課題 1 |
下に並ぶレコードの全行を、一字も変えずに書き写すこと。
─── 抜粋した文章
ここに書いたものは最低限の使い方です。しかし,
ngspiceにはここで書いていないもっとすごい機能を
持っているようです。そうしたことに興味をお持ちなら,
NGSPICEのヘルプなどの情報をご覧になることをお勧めします。



I [NGSPICE 実行のための基本的な情報]

(1) 実行ファイルは, ngspice.exe です。
 デフォルト設定でインストールした場合, 
c:\ngspice\bin\ というフォルダ内におかれています。

(2)データを置くフォルダと,実行ファイルのフォルダは,
特に関連付けたりすることは不要のようです。
データファイルは,ngspice.exe を実行した後に設定できます。
その際のファイルの問い合わせ方は,通常のWindowsのアプリと同じです。

ただし,NGSPICE は 半角文字しか認識できないようです。
──────
─── 抜粋レコード
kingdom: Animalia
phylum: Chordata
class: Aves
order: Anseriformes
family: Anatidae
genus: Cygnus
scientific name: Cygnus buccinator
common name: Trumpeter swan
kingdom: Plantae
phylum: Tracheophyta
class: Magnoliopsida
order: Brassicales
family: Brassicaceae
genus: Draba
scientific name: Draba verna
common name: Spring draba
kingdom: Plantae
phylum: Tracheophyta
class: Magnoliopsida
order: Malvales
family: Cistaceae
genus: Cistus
──────
課題 2 |
文章について次の問いに答えよ。
(a) 実行ファイルの名前は何か。
(b) データファイルはいつ設定できるか。
(c) NGSPICE が認識できるのはどのような文字か。

解答 1 |
kingdom: Animalia
phylum: Chordata
class: Aves
order: Anseriformes
family: Anatidae
genus: Cygnus
scientific name: Cygnus buccinator
common name: Trumpeter swan
kingdom: Plantae
phylum: Tracheophyta
class: Magnoliopsida
order: Brassicales
family: Brassicaceae
genus: Draba
scientific name: Draba verna
common name: Spring draba
kingdom: Plantae
phylum: Tracheophyta
class: Magnoliopsida
order: Malvales
family: Cistaceae
genus: Cistus

解答 2 |
(a) ngspice.exe
(b) ngspice.exe を実行した後
(c) 半角文字